代表取締役からの顧問税理士に対する会計資料の全部開示が拒否された

◯事案の概要

現在代表取締役のBが法人の顧問税理士に会計資料の全部開示を求めたところ、「今はBが代表者でも契約したのは前の代表者のAとであり、Aの同意がないから開示できない」と拒否された

◯相談内容

Aが代表取締役をしている甲株式会社があり、Bによる増資を条件に外部のBが代表取締役になり、Aが平取締役になることが約束されてその通りに役員変更がなされました。

そして、Aの役員報酬の取り決めがなされ、議事録の作成もなされました。

ところがその後、BはAの役員報酬を半分ほどしか渡さず、法人実印も渡さず、銀行口座も見せず、会計資料をAに全然見せません。

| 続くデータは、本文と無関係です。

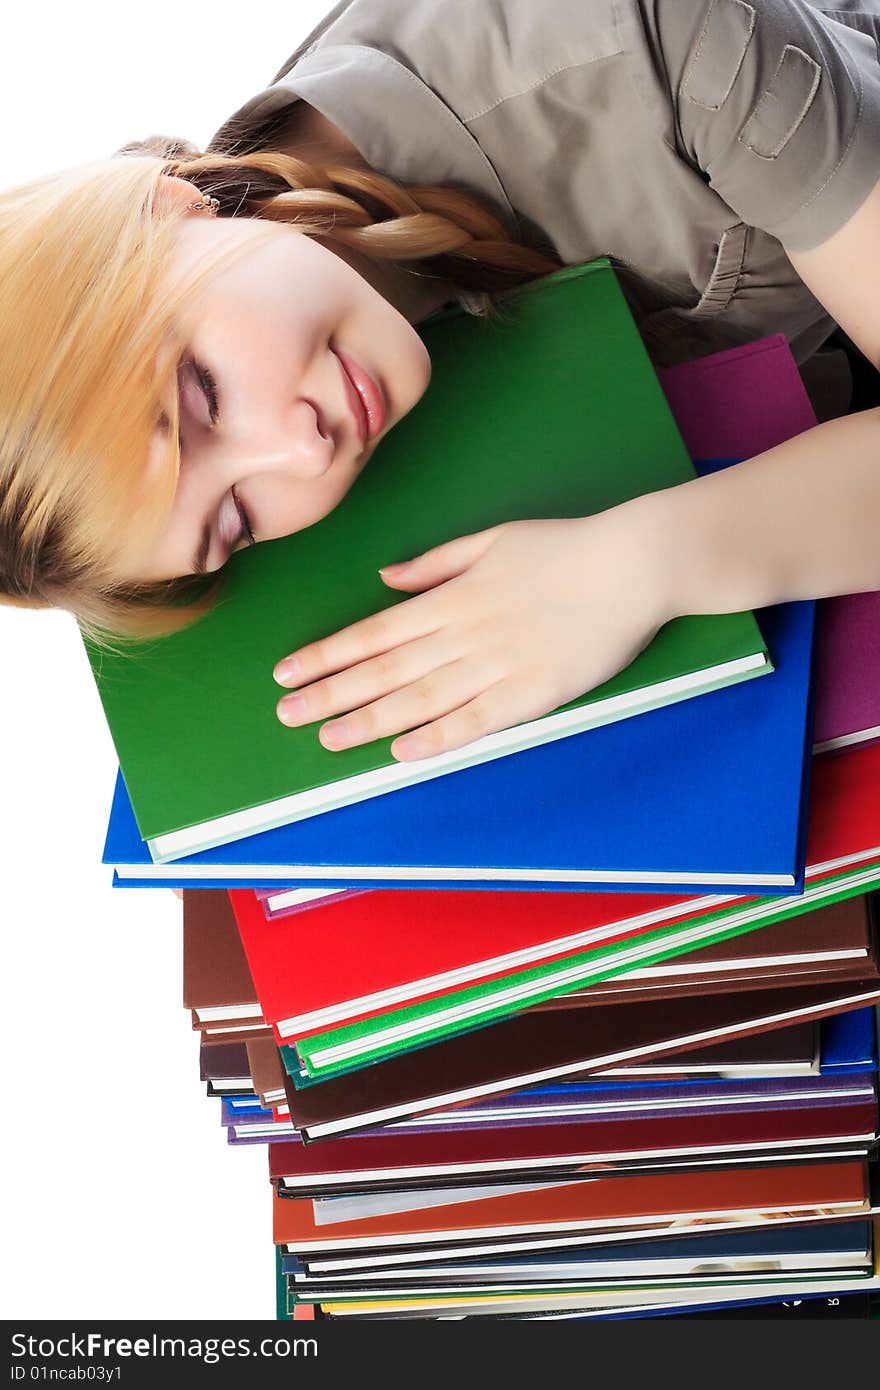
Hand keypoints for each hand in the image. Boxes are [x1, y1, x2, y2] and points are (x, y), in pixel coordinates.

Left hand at [273, 503, 671, 760]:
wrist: (633, 564)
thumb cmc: (565, 547)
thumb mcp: (493, 539)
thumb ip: (436, 564)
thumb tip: (387, 579)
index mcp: (452, 597)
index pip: (373, 633)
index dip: (326, 655)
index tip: (287, 672)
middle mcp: (464, 634)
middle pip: (384, 670)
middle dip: (330, 694)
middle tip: (287, 715)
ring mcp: (498, 666)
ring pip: (420, 699)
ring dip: (370, 721)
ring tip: (328, 739)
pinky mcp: (533, 693)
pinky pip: (476, 721)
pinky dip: (437, 738)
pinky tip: (402, 752)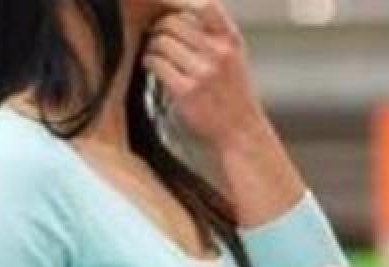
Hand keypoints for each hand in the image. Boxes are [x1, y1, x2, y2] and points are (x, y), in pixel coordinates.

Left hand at [144, 0, 267, 149]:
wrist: (240, 132)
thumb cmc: (233, 95)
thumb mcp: (235, 57)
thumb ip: (215, 34)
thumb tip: (183, 10)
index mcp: (230, 41)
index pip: (206, 5)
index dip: (181, 3)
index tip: (170, 9)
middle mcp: (218, 53)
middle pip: (174, 21)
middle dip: (160, 27)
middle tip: (156, 36)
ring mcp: (202, 72)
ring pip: (162, 40)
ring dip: (152, 45)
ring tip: (155, 53)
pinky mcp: (185, 91)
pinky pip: (156, 62)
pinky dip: (149, 61)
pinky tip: (152, 66)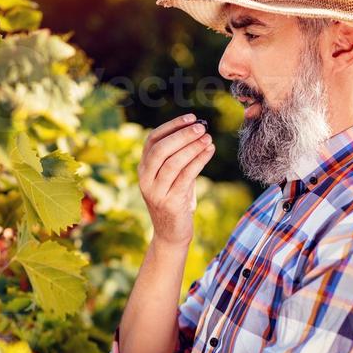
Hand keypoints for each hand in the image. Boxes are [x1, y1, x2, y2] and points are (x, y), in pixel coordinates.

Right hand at [138, 115, 214, 246]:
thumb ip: (177, 157)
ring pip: (172, 162)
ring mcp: (156, 192)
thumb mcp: (172, 177)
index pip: (152, 140)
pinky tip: (209, 152)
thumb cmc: (175, 201)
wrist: (171, 234)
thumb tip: (196, 130)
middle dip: (182, 135)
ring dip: (192, 147)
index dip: (172, 126)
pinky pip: (186, 176)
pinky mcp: (170, 203)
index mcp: (143, 169)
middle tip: (202, 127)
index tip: (191, 118)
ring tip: (208, 138)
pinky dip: (199, 161)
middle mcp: (145, 180)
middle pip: (161, 150)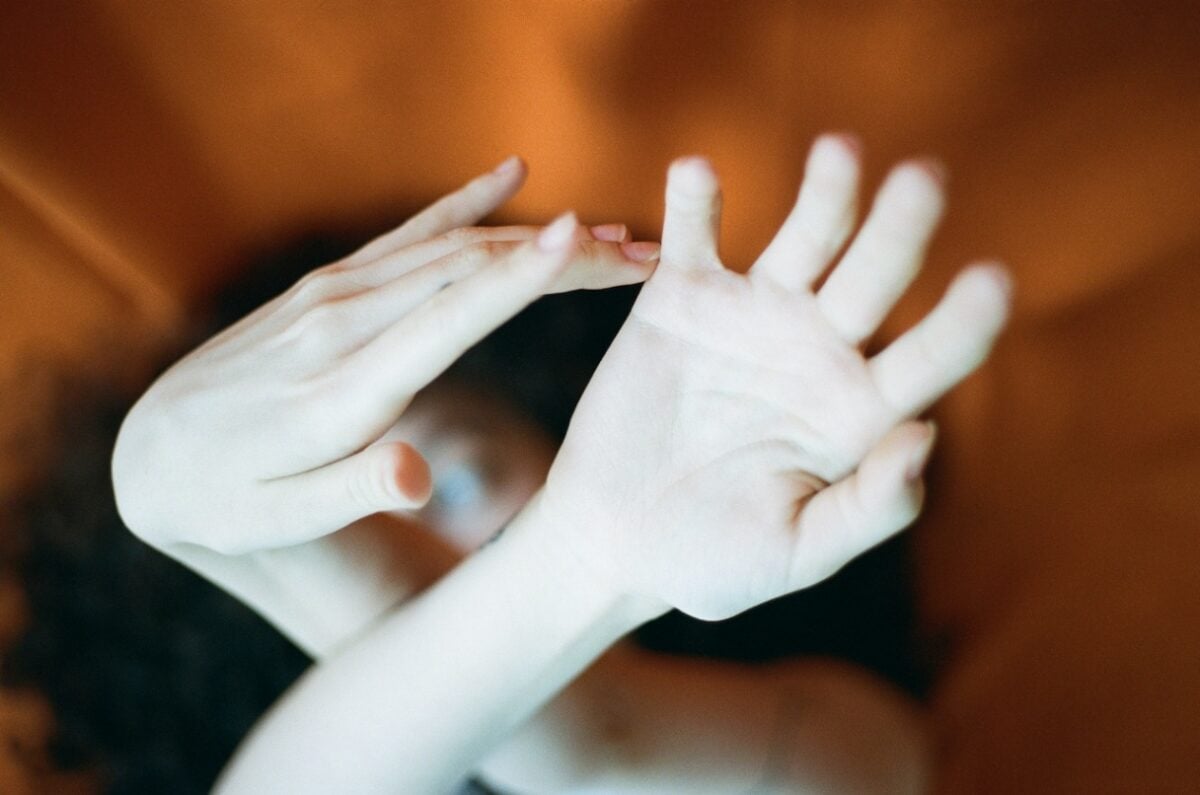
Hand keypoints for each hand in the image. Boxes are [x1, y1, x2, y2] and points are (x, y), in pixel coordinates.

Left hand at [113, 157, 656, 558]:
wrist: (153, 449)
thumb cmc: (229, 499)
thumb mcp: (279, 519)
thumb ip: (349, 493)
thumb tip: (415, 477)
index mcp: (344, 390)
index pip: (445, 317)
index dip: (518, 278)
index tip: (584, 240)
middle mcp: (343, 323)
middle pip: (469, 269)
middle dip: (564, 256)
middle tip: (648, 253)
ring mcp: (335, 294)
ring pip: (450, 246)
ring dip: (535, 236)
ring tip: (611, 233)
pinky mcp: (329, 285)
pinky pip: (409, 232)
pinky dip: (465, 201)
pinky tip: (510, 174)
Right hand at [536, 136, 1010, 619]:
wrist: (612, 537)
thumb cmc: (706, 558)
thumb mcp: (793, 554)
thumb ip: (865, 510)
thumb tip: (925, 436)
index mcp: (854, 411)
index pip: (928, 357)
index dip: (961, 323)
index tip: (992, 283)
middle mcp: (814, 350)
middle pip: (873, 275)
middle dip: (901, 228)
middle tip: (926, 179)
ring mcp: (749, 318)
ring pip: (803, 238)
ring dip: (824, 194)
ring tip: (842, 152)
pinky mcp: (680, 302)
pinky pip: (692, 239)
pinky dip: (694, 204)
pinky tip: (697, 173)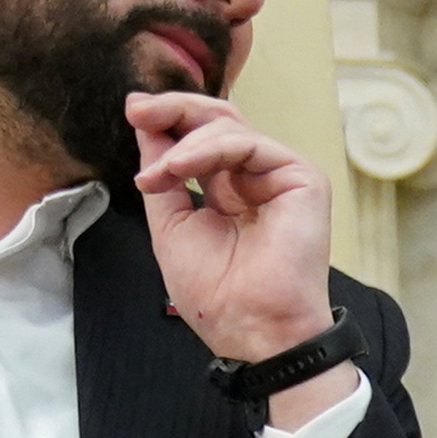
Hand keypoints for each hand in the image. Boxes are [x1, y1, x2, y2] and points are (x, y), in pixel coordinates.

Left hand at [125, 90, 353, 419]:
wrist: (251, 328)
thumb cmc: (217, 295)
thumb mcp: (171, 225)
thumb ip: (163, 174)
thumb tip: (147, 126)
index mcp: (230, 190)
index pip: (201, 138)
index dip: (169, 121)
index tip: (134, 112)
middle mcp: (257, 178)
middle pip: (219, 119)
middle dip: (174, 109)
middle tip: (138, 108)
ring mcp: (281, 176)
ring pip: (230, 126)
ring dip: (181, 143)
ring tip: (155, 175)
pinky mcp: (302, 179)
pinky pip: (248, 144)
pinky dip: (206, 149)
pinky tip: (177, 168)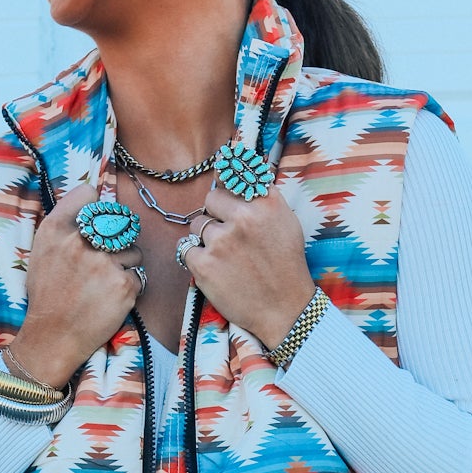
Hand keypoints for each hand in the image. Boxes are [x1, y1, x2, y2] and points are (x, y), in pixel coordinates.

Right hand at [9, 184, 143, 387]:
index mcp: (56, 229)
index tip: (96, 221)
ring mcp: (104, 264)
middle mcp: (80, 242)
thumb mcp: (42, 250)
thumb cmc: (48, 294)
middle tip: (103, 260)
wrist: (53, 335)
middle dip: (117, 239)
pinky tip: (110, 298)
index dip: (97, 207)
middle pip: (119, 222)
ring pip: (133, 251)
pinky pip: (138, 276)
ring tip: (103, 284)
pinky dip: (129, 288)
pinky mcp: (123, 286)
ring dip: (124, 266)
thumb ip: (65, 223)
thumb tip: (94, 195)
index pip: (89, 194)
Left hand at [181, 182, 316, 351]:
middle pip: (211, 198)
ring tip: (225, 255)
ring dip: (205, 237)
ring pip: (197, 223)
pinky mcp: (204, 264)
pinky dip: (196, 257)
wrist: (284, 309)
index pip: (233, 175)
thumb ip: (262, 194)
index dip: (228, 186)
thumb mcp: (285, 221)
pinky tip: (215, 269)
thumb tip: (238, 163)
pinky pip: (186, 248)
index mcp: (265, 203)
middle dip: (216, 214)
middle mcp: (244, 217)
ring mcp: (221, 241)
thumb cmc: (286, 265)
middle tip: (230, 236)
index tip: (225, 188)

Bは不信感が募り、話合いをしても進展がないことから、以前からずっと顧問をしている甲株式会社の顧問税理士に直近1年の会計資料の全部開示を求めました。しかし、当該税理士は、今はBが代表者でも、契約したのは前の代表者のAとであり、Aの同意がないから開示できないと言っています。

従前の顧問契約書の内容は不明(※開示拒否されたため)ですが、通常顧問契約は税理士と甲株式会社の間に交わされているはずです。

そうすると顧問契約の内容にたとえ「甲株式会社の財務に関する情報はA以外に開示しない」という極端な記載があったとしても、現在の代取であるBが甲株式会社の会計資料に関する情報開示をした場合、顧問税理士はこれを拒否できないと考えますが、いかがでしょうか。

◯菰田弁護士の回答

はい、あくまで顧問契約は会社と顧問税理士が締結していますので、代表取締役が交代したとしても、会社の新しい代表者が会社として求めたことに対しては従う必要があります。ですので、この税理士のコメントはちょっと理解できませんね。